To be sure there is less physical suffering, less pain. War and famine and bitter cold are not the sleuthhounds that they once were. The dungeons and flames of brutal laws and bigoted religions have mostly passed away. Life is on the average longer, its days of sickness fewer, justice is more within reach, mercy is more bountifully dispensed, the tender eye of pity is ever unscarfed.

But under what difficulties have these results been secured! What floods of tears and blood, what long wails of woe, sound down the centuries of the past, poured forth by humanity in its desperate struggle for a better life—a struggle which was blind, unconscious of its aims, unknowing of the means by which they should be obtained, groping in darkness for the track leading it knew not whither!

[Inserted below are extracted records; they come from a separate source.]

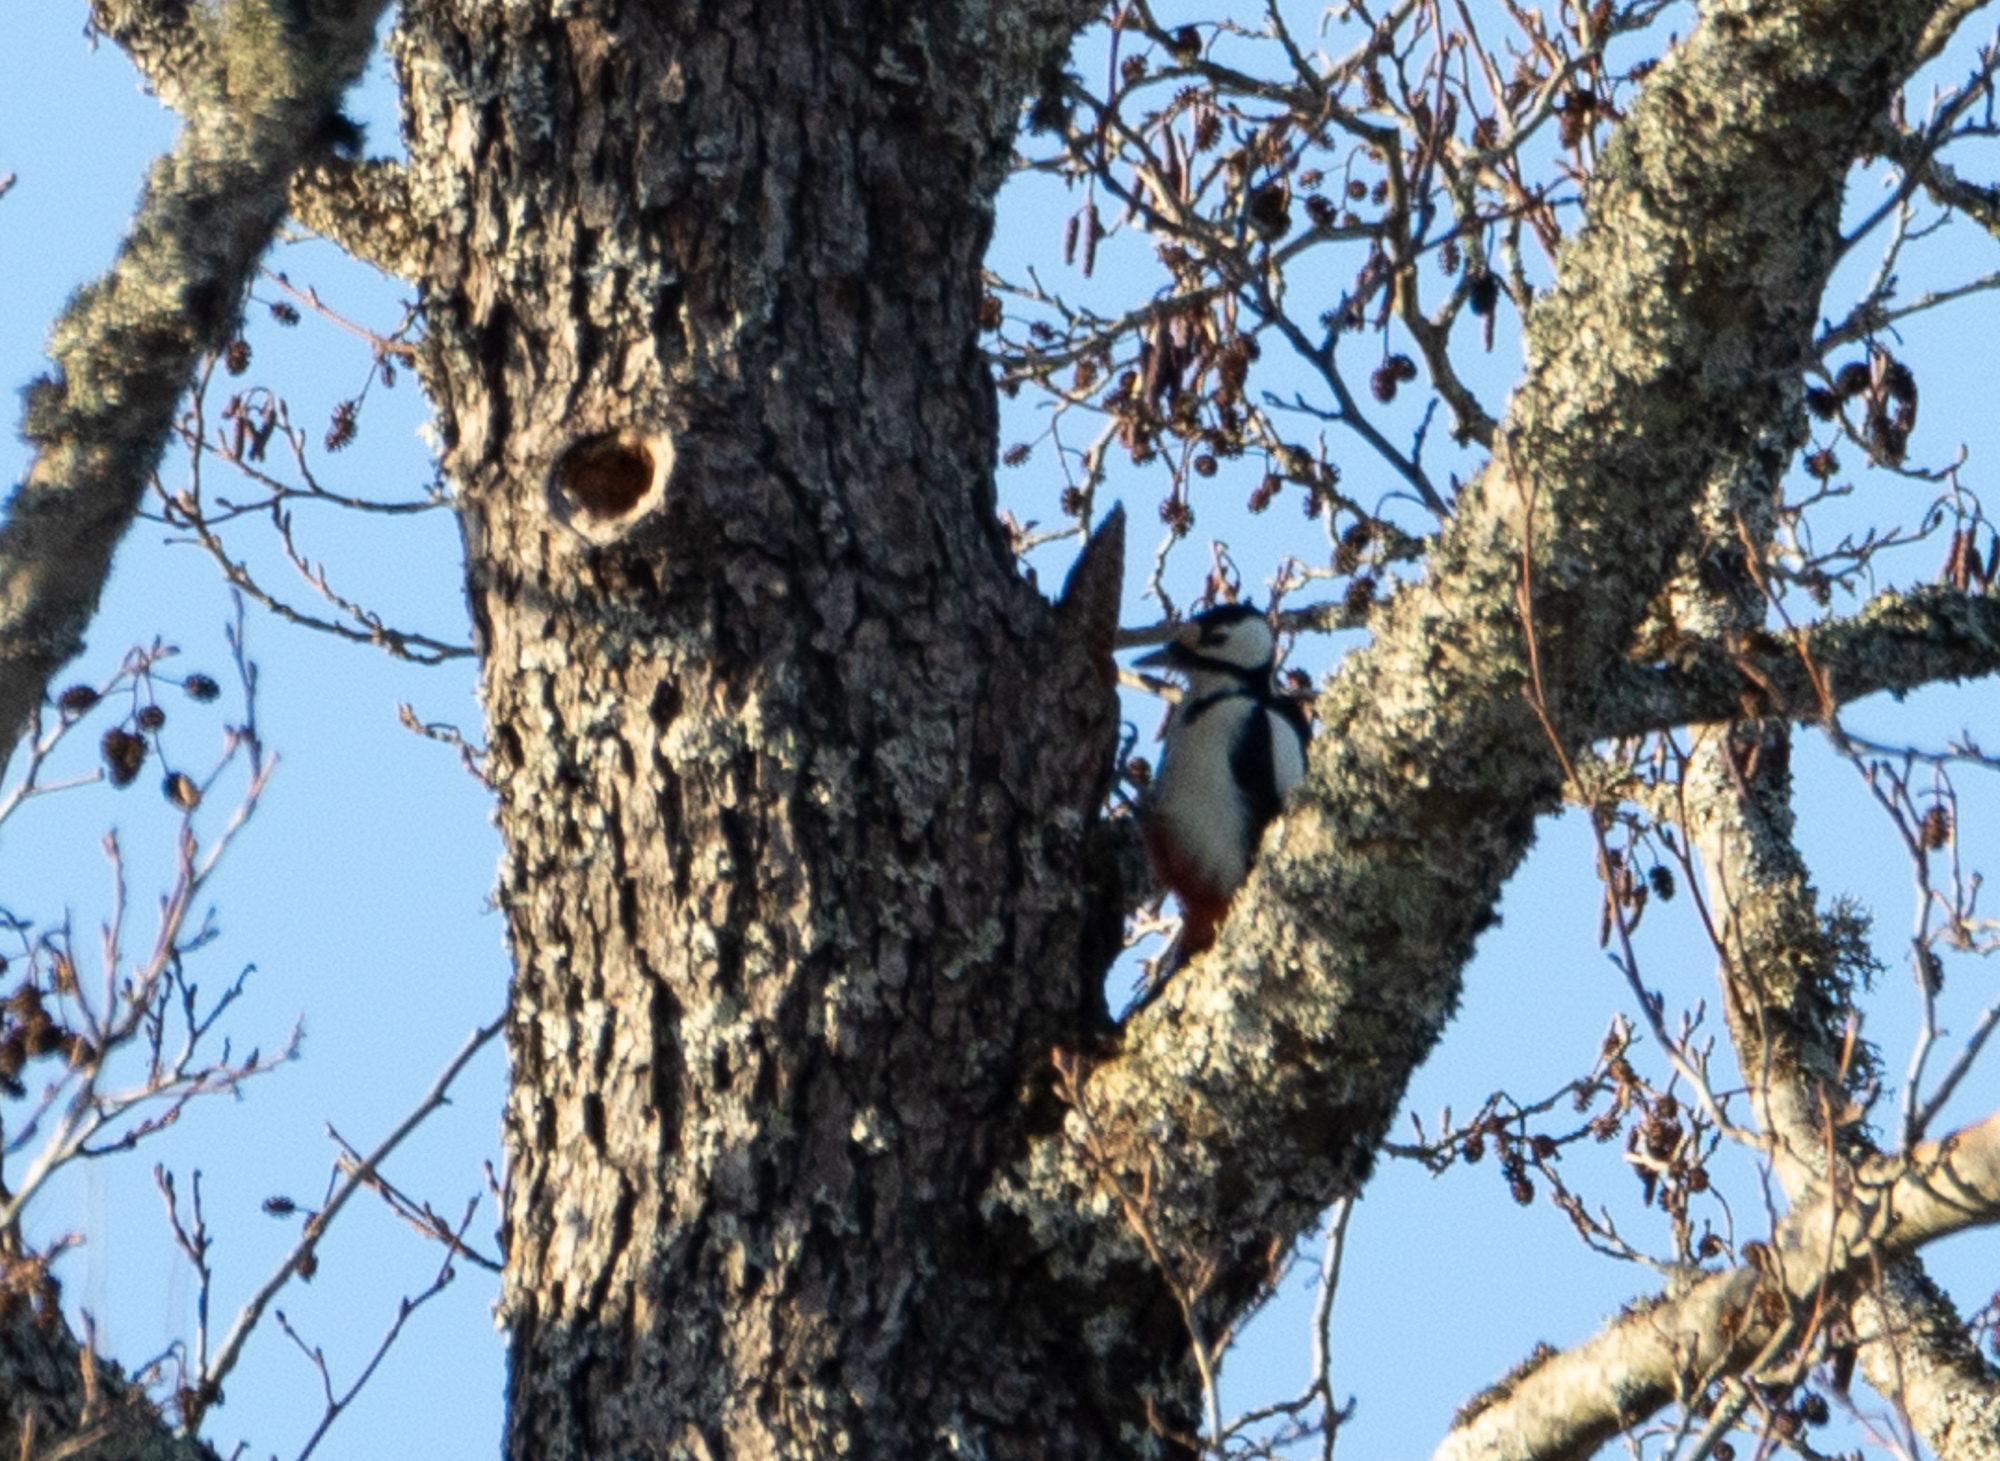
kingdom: Animalia
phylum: Chordata
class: Aves
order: Piciformes
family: Picidae
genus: Dendrocopos
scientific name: Dendrocopos major
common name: Great spotted woodpecker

Ignorant of his past, ignorant of his real needs, ignorant of himself, man has blundered and stumbled up the thorny path of progress for tens of thousands of years. Mighty states, millions of individuals, have been hurled to destruction in the perilous ascent, mistaking the way, pursuing false paths, following blind guides,

Now anthropology steps in, the new Science of Man, offering the knowledge of what he has been and is, the young but wise teacher, revealing the future by the unwavering light of the past, offering itself as man's trusty mentor and friend, ready to conduct him by sure steps upward and onward to the highest summit which his nature is capable of attaining; and who dares set a limit to that?

This is the final aim of anthropology, the lofty ambition which the student of this science deliberately sets before himself. Who will point to a worthier or a nobler one?